▶ TEXT SEGMENT:
What happens when one parent is systematically erased from a child’s life? Not due to abuse or neglect, but because the other parent decides to cut them out. Parental Alienation Syndrome (PAS) isn’t a new phenomenon, but Atul Subhash’s suicide case has brought it into sharp focus once again.
Atul Subhash, a tech professional from Bengaluru, tragically died by suicide on Monday. In his suicide note, he grieved about being unable to see his son for three years. “I don’t even remember your face now until I see pictures of you when you were one year old,” Subhash wrote.
This devastating case highlights not only the emotional toll of PAS but also systemic failings. The judiciary failed to provide Subhash with recourse, forcing us to ask difficult questions about parental alienation. To understand this complex issue and its impact on families, we spoke with Saachi Arora, a clinical psychologist.
What does PAS mean?
Parental Alienation Syndrome (PAS) is a term introduced by child psychiatrist Richard Gardner in 1985 to describe signs and symptoms he believed were shown by children who have been alienated from one parent through manipulation by the other parent.
Parental Alienation Syndrome often arises in high-conflict custody battles. As Saachi Arora explains, “PAS occurs when a child loses contact with one parent due to the manipulations of the other parent during or after separation or divorce. This can happen both intentionally, where one parent deliberately influences the child against the other, and unintentionally, where the child feels isolated due to a lack of connection.”
The alienating parent may portray the other as harmful or unloving, block communication, or create situations where the child feels forced to choose sides. While these actions can be subtle, their effects on the parent-child relationship are profound.
“The child’s sense of security and their ability to form a balanced perspective are severely impacted in such cases,” Saachi adds.
How does PAS manifest?
Alienating parents often engage in tactics such as emotional manipulation or spreading misinformation, isolating the child from the other parent. They may even distort the child’s memories to paint the alienated parent in a negative light. In some instances, they create temptations to distract the child, like planning outings or treats during scheduled visits with the other parent.

▶ ENTRIES PROVIDED:
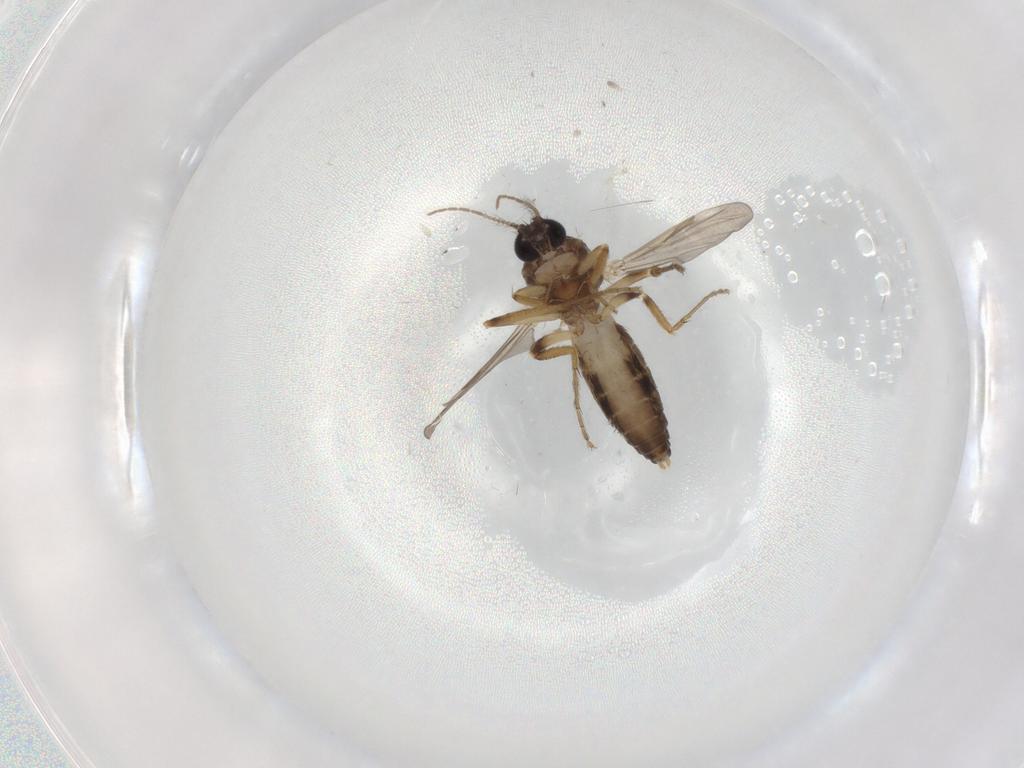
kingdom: Animalia
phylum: Arthropoda
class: Insecta
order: Diptera
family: Ceratopogonidae
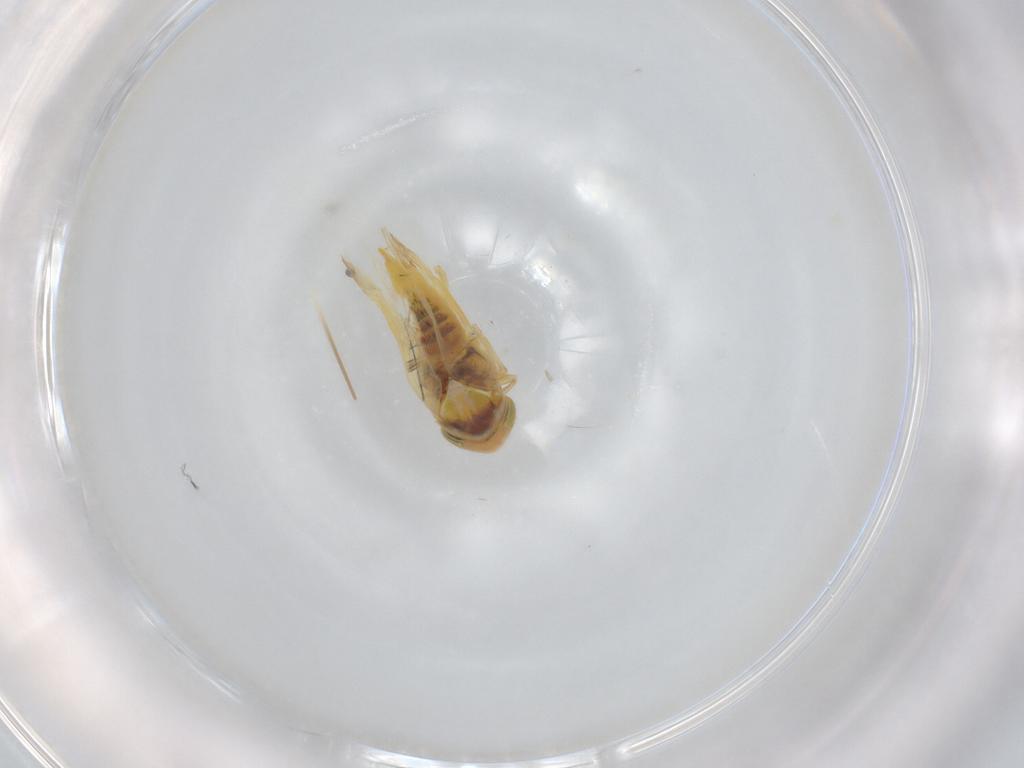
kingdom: Animalia
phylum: Arthropoda
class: Insecta
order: Hemiptera
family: Cicadellidae
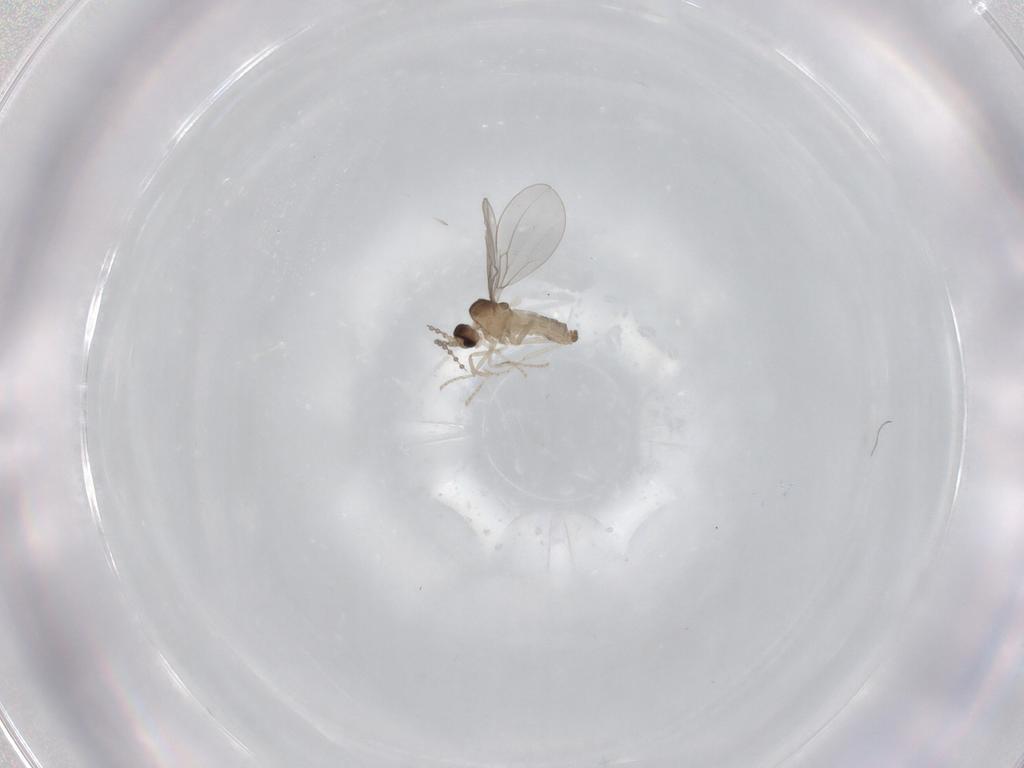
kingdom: Animalia
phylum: Arthropoda
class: Insecta
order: Diptera
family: Cecidomyiidae
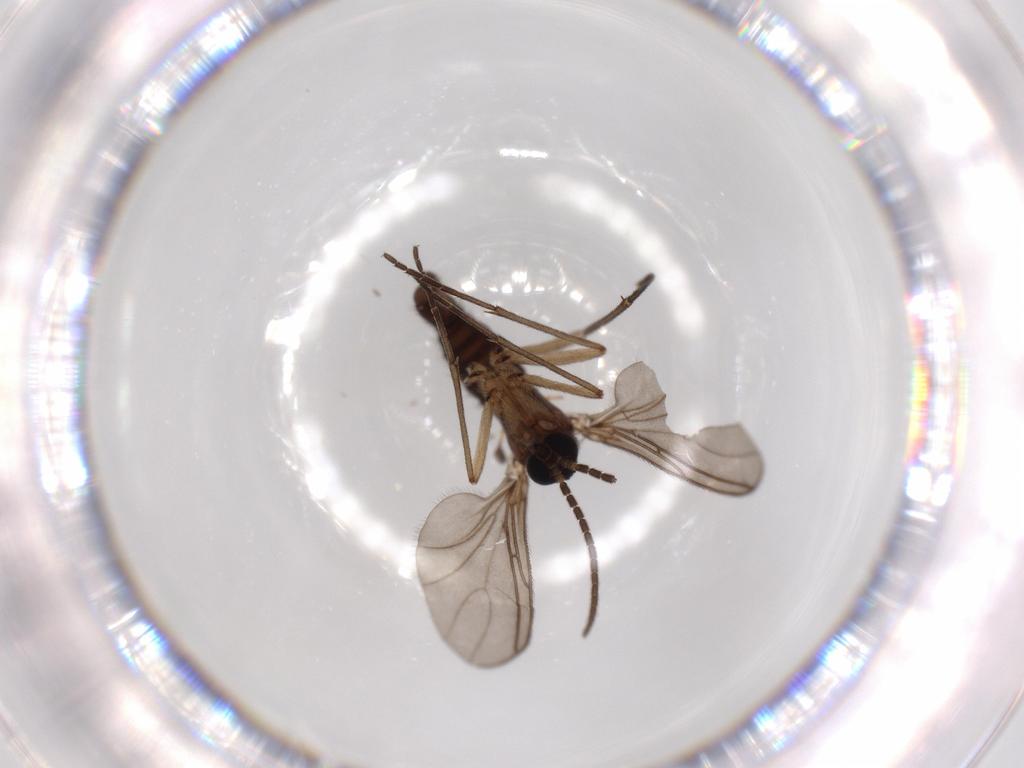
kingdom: Animalia
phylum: Arthropoda
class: Insecta
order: Diptera
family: Sciaridae
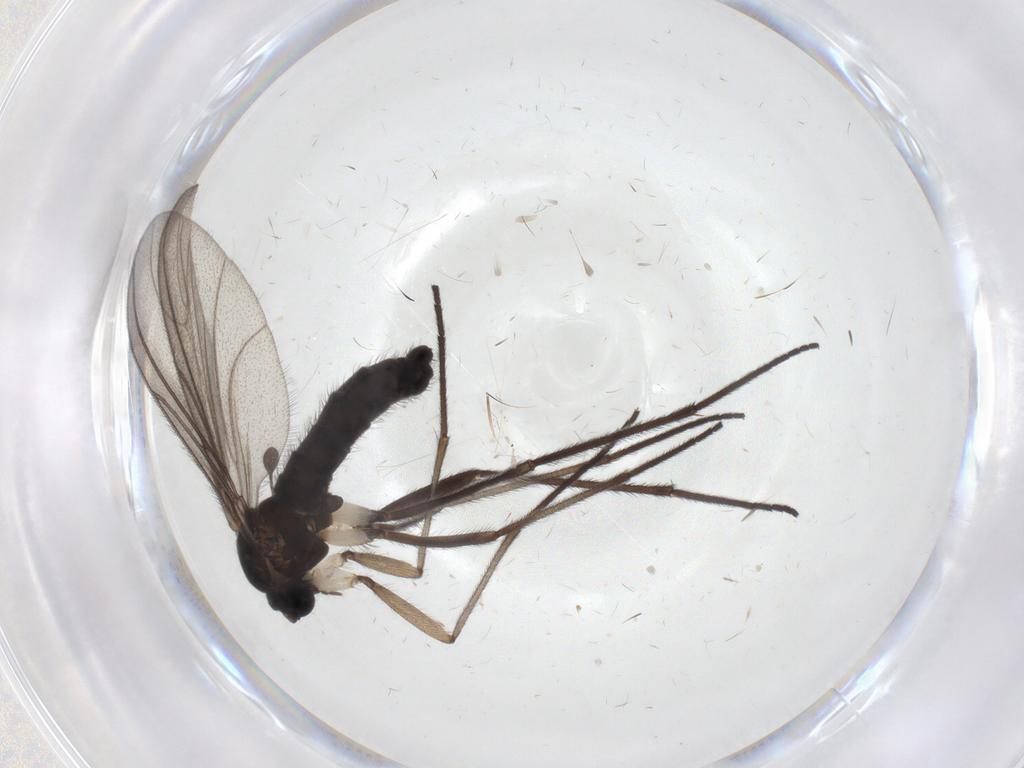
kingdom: Animalia
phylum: Arthropoda
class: Insecta
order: Diptera
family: Sciaridae
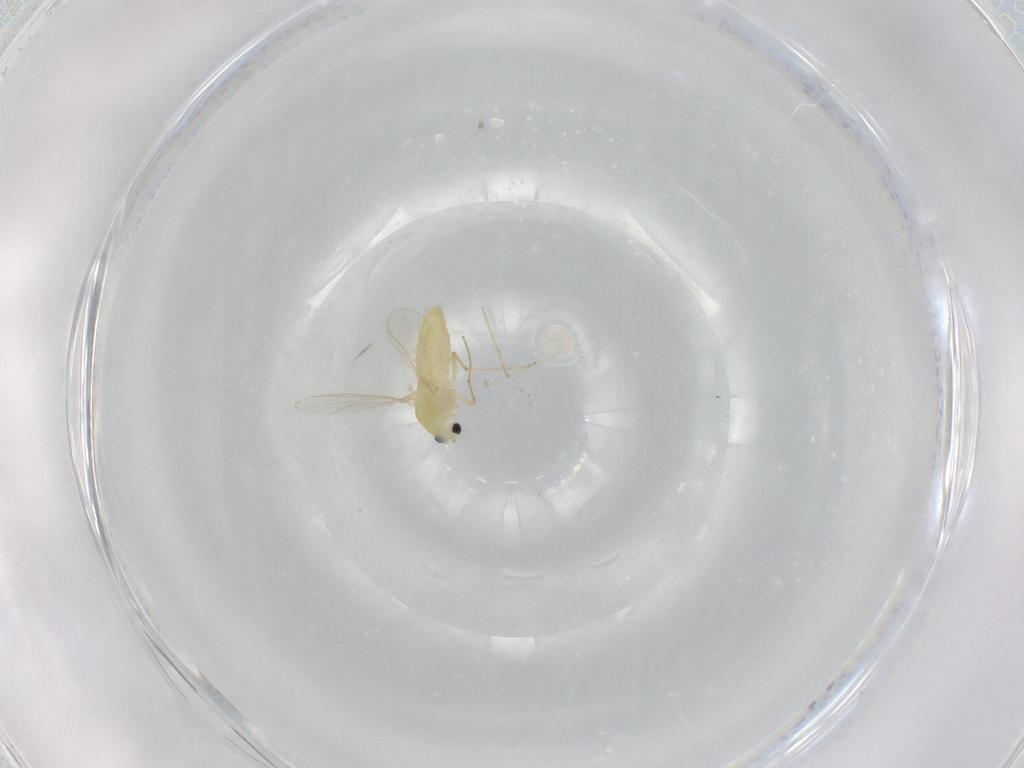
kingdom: Animalia
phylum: Arthropoda
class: Insecta
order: Diptera
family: Chironomidae
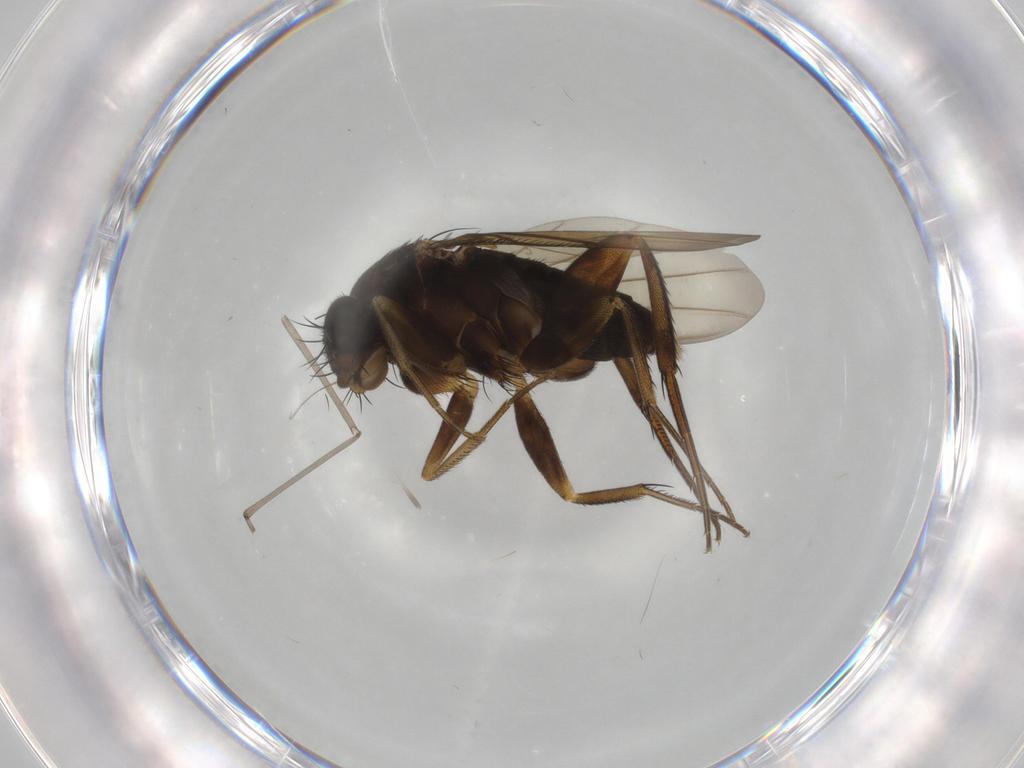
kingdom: Animalia
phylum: Arthropoda
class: Insecta
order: Diptera
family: Phoridae
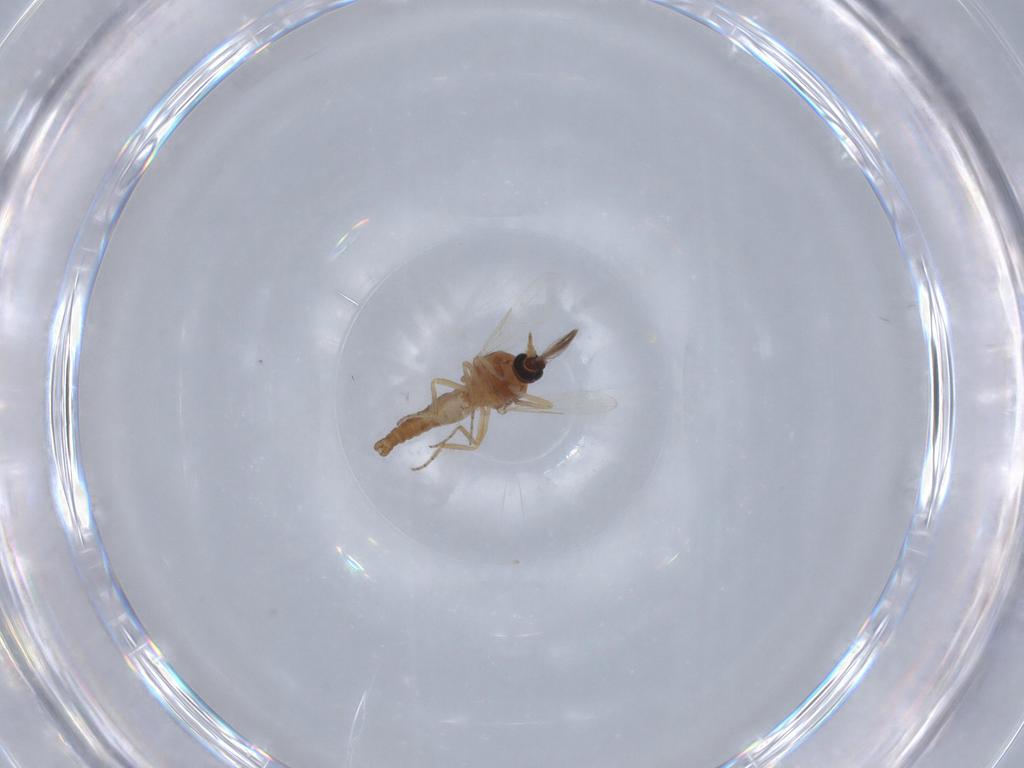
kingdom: Animalia
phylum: Arthropoda
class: Insecta
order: Diptera
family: Ceratopogonidae
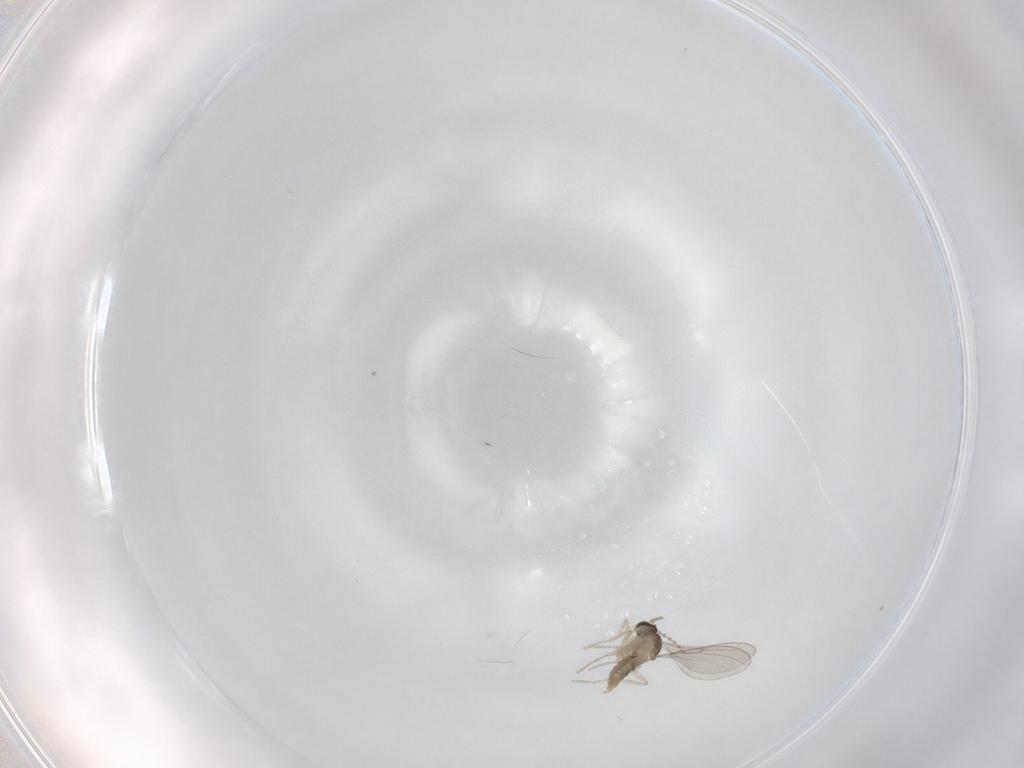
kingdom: Animalia
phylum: Arthropoda
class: Insecta
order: Diptera
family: Cecidomyiidae
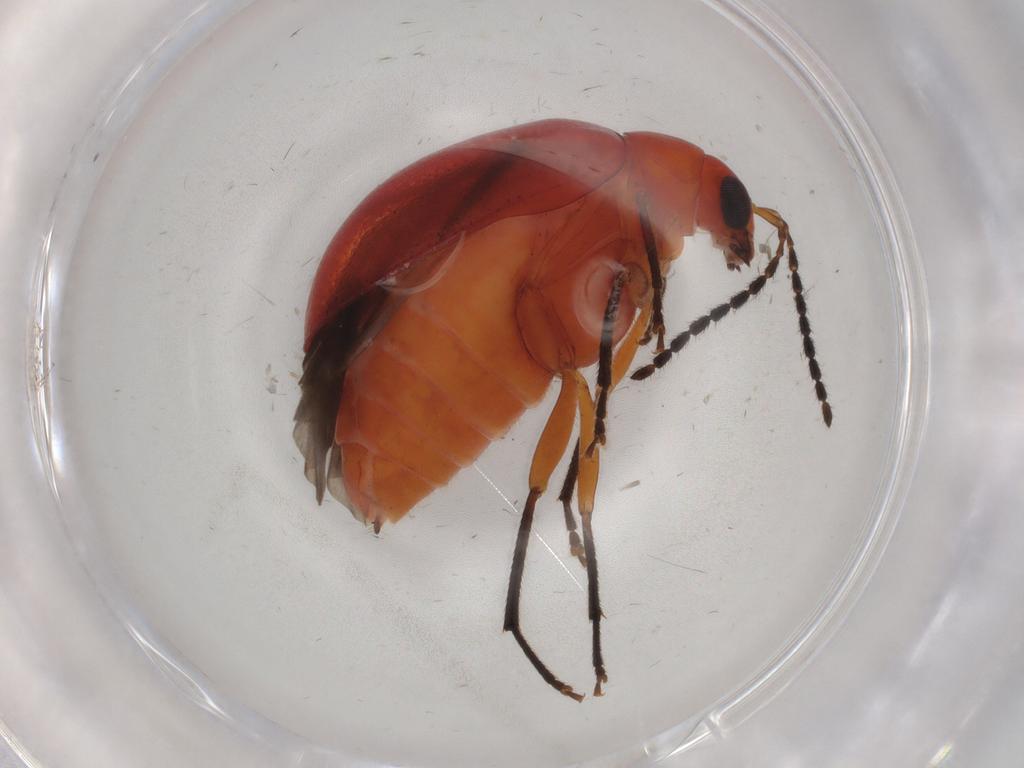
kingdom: Animalia
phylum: Arthropoda
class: Insecta
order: Coleoptera
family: Chrysomelidae
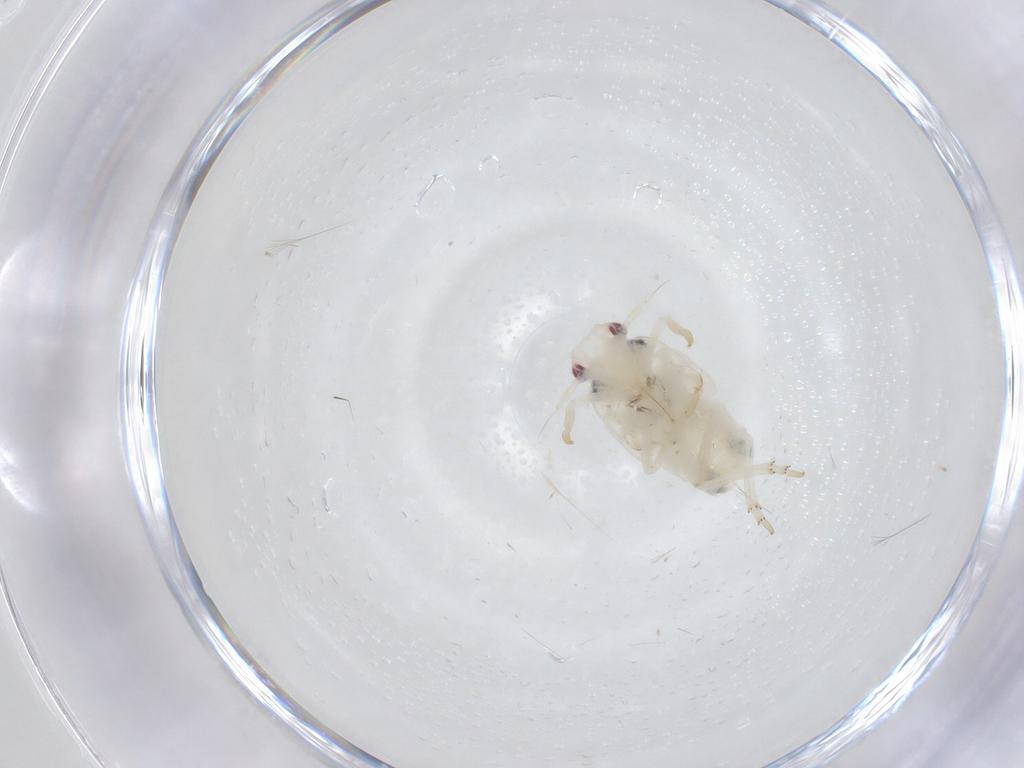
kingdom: Animalia
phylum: Arthropoda
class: Insecta
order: Hemiptera
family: Flatidae
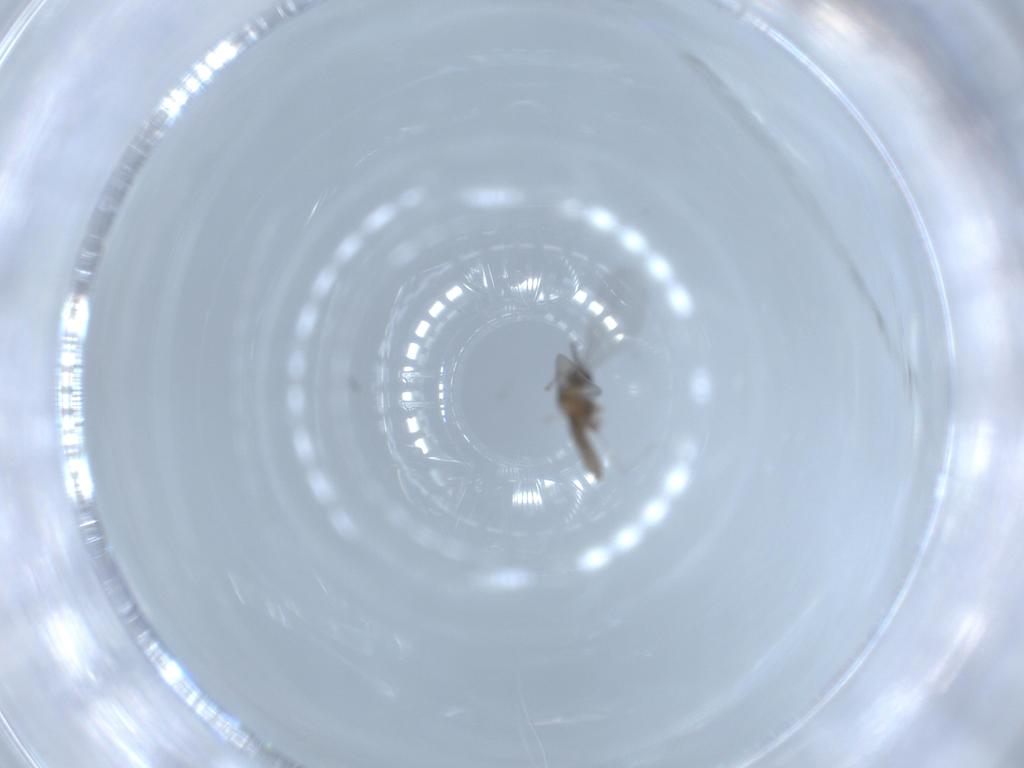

▶ WORK TO COMPLETE:
a: Copy the passage of the article on Parental Alienation Syndrome from "This devastating case" to "by the other parent." word for word.
b: Answer these questions using the article on Parental Alienation Syndrome:
(i) Who introduced the term Parental Alienation Syndrome, and in what year?
(ii) For how long had Atul Subhash been unable to see his son?
(iii) What is Saachi Arora's profession?
c: List every person named in the article on Parental Alienation Syndrome.

▶ EXPECTED RESPONSES:
a:
This devastating case highlights not only the emotional toll of PAS but also systemic failings. The judiciary failed to provide Subhash with recourse, forcing us to ask difficult questions about parental alienation. To understand this complex issue and its impact on families, we spoke with Saachi Arora, a clinical psychologist.
What does PAS mean?
Parental Alienation Syndrome (PAS) is a term introduced by child psychiatrist Richard Gardner in 1985 to describe signs and symptoms he believed were shown by children who have been alienated from one parent through manipulation by the other parent.

b:
(i) Child psychiatrist Richard Gardner, in 1985.
(ii) Three years.
(iii) She is a clinical psychologist.

c:
Atul Subhash
Saachi Arora
Richard Gardner